EXERCISE GOAL => Required from the data below: the exact lines starting at the line containing "Fingal Libraries Sensory" and ending at the line containing "C. DISCOURAGING SECOND-GUESSING", with both ends kept and all pictures dropped.

Extracted records:
_ _ _ _ _

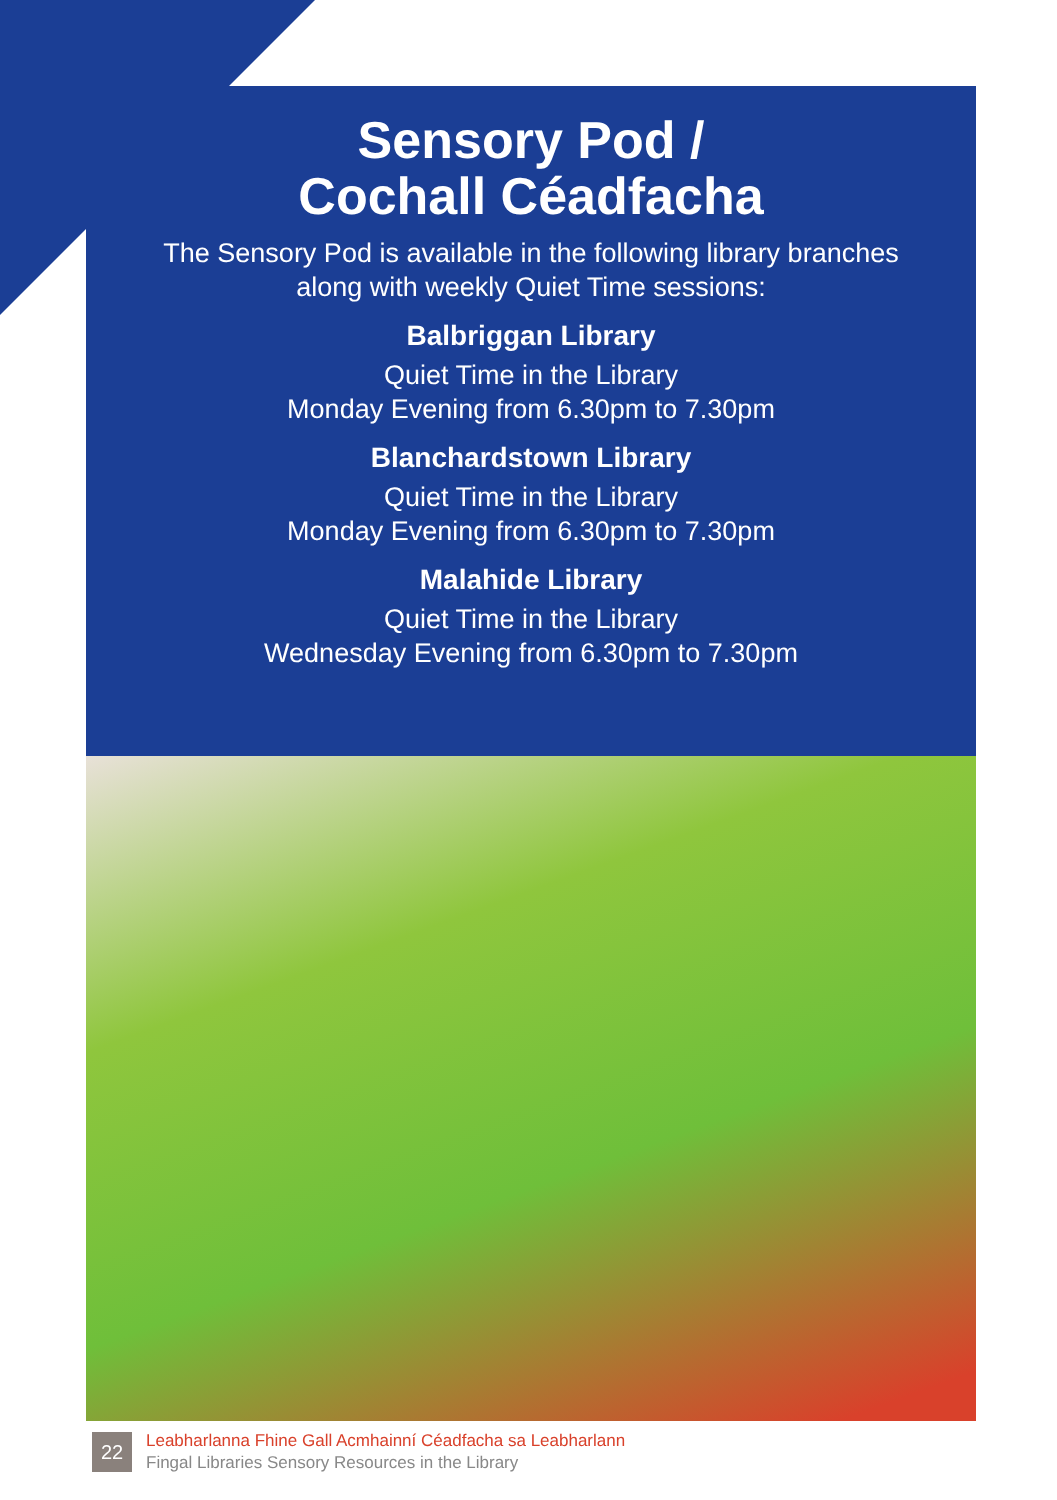Sensory Pod /
Cochall Céadfacha
The Sensory Pod is available in the following library branches
along with weekly Quiet Time sessions:
Balbriggan Library
Quiet Time in the Library
Monday Evening from 6.30pm to 7.30pm
Blanchardstown Library
Quiet Time in the Library
Monday Evening from 6.30pm to 7.30pm
Malahide Library
Quiet Time in the Library
Wednesday Evening from 6.30pm to 7.30pm
22
Leabharlanna Fhine Gall Acmhainní Céadfacha sa Leabharlann
Fingal Libraries Sensory Resources in the Library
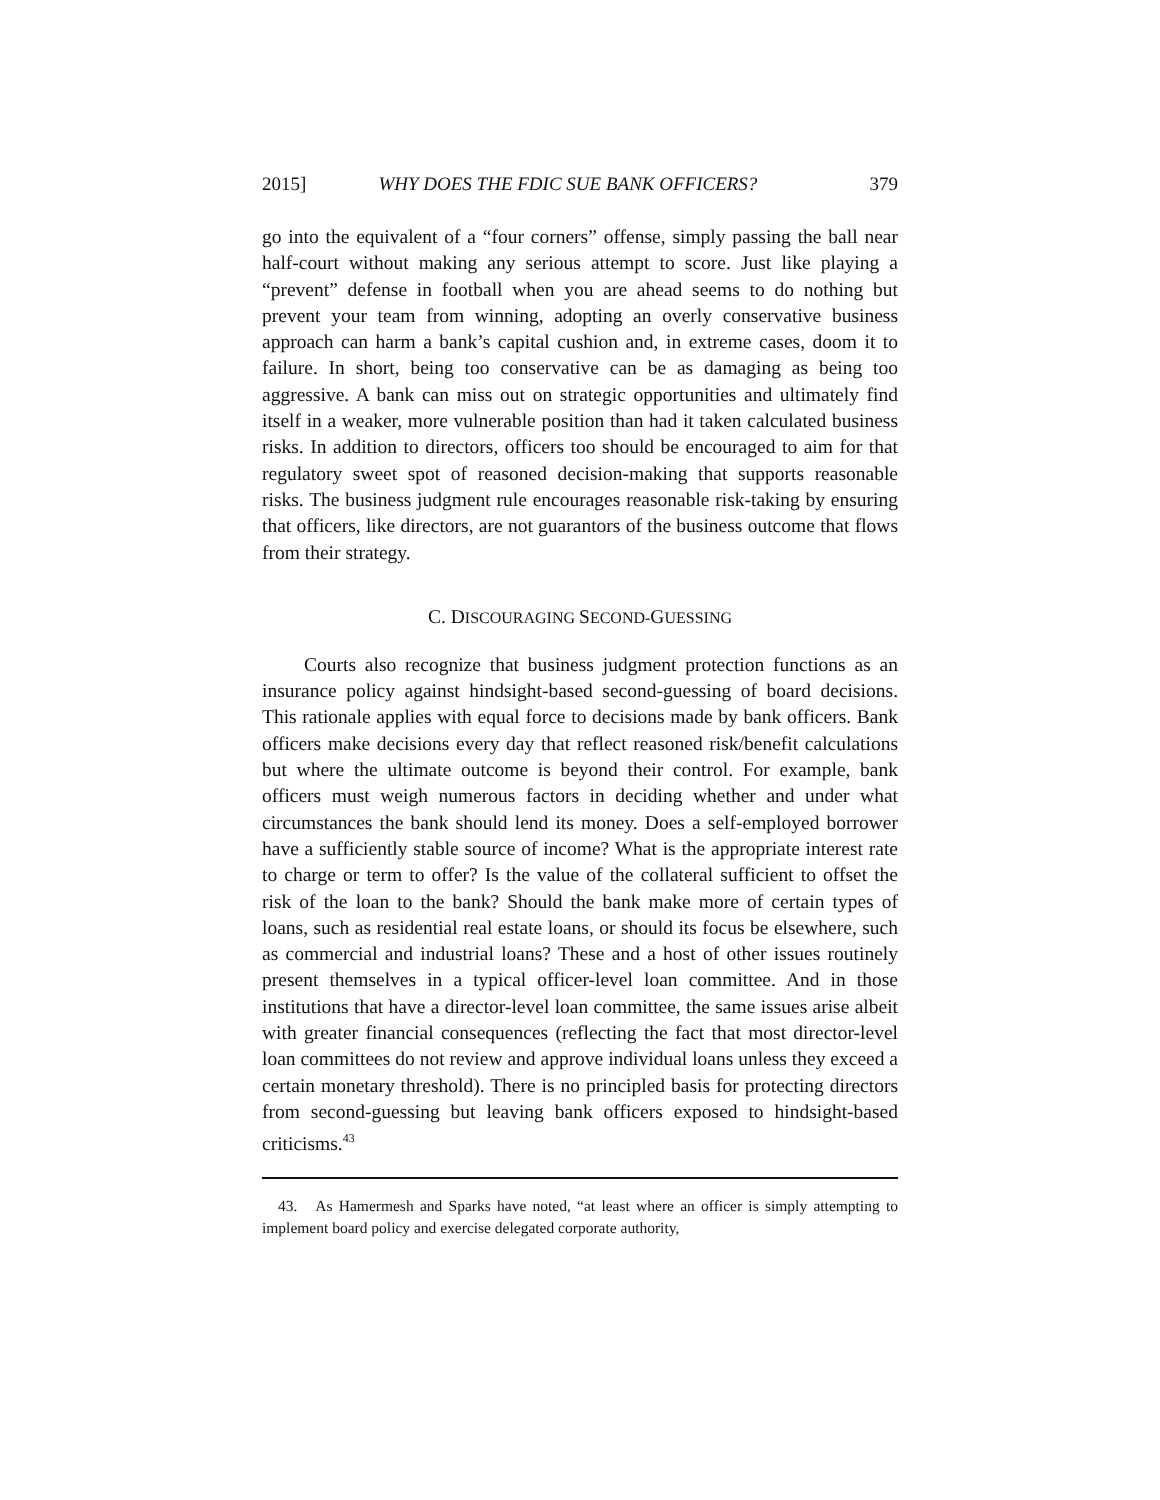2015] WHY DOES THE FDIC SUE BANK OFFICERS? 379
go into the equivalent of a “four corners” offense, simply passing the ball near half-court without making any serious attempt to score. Just like playing a “prevent” defense in football when you are ahead seems to do nothing but prevent your team from winning, adopting an overly conservative business approach can harm a bank’s capital cushion and, in extreme cases, doom it to failure. In short, being too conservative can be as damaging as being too aggressive. A bank can miss out on strategic opportunities and ultimately find itself in a weaker, more vulnerable position than had it taken calculated business risks. In addition to directors, officers too should be encouraged to aim for that regulatory sweet spot of reasoned decision-making that supports reasonable risks. The business judgment rule encourages reasonable risk-taking by ensuring that officers, like directors, are not guarantors of the business outcome that flows from their strategy.
C. DISCOURAGING SECOND-GUESSING
Courts also recognize that business judgment protection functions as an insurance policy against hindsight-based second-guessing of board decisions. This rationale applies with equal force to decisions made by bank officers. Bank officers make decisions every day that reflect reasoned risk/benefit calculations but where the ultimate outcome is beyond their control. For example, bank officers must weigh numerous factors in deciding whether and under what circumstances the bank should lend its money. Does a self-employed borrower have a sufficiently stable source of income? What is the appropriate interest rate to charge or term to offer? Is the value of the collateral sufficient to offset the risk of the loan to the bank? Should the bank make more of certain types of loans, such as residential real estate loans, or should its focus be elsewhere, such as commercial and industrial loans? These and a host of other issues routinely present themselves in a typical officer-level loan committee. And in those institutions that have a director-level loan committee, the same issues arise albeit with greater financial consequences (reflecting the fact that most director-level loan committees do not review and approve individual loans unless they exceed a certain monetary threshold). There is no principled basis for protecting directors from second-guessing but leaving bank officers exposed to hindsight-based criticisms.<sup>43</sup>
43. As Hamermesh and Sparks have noted, “at least where an officer is simply attempting to implement board policy and exercise delegated corporate authority,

_ _ _ _ _

RESULT BELOW =>
Fingal Libraries Sensory Resources in the Library
2015] WHY DOES THE FDIC SUE BANK OFFICERS? 379
go into the equivalent of a “four corners” offense, simply passing the ball near half-court without making any serious attempt to score. Just like playing a “prevent” defense in football when you are ahead seems to do nothing but prevent your team from winning, adopting an overly conservative business approach can harm a bank’s capital cushion and, in extreme cases, doom it to failure. In short, being too conservative can be as damaging as being too aggressive. A bank can miss out on strategic opportunities and ultimately find itself in a weaker, more vulnerable position than had it taken calculated business risks. In addition to directors, officers too should be encouraged to aim for that regulatory sweet spot of reasoned decision-making that supports reasonable risks. The business judgment rule encourages reasonable risk-taking by ensuring that officers, like directors, are not guarantors of the business outcome that flows from their strategy.
C. DISCOURAGING SECOND-GUESSING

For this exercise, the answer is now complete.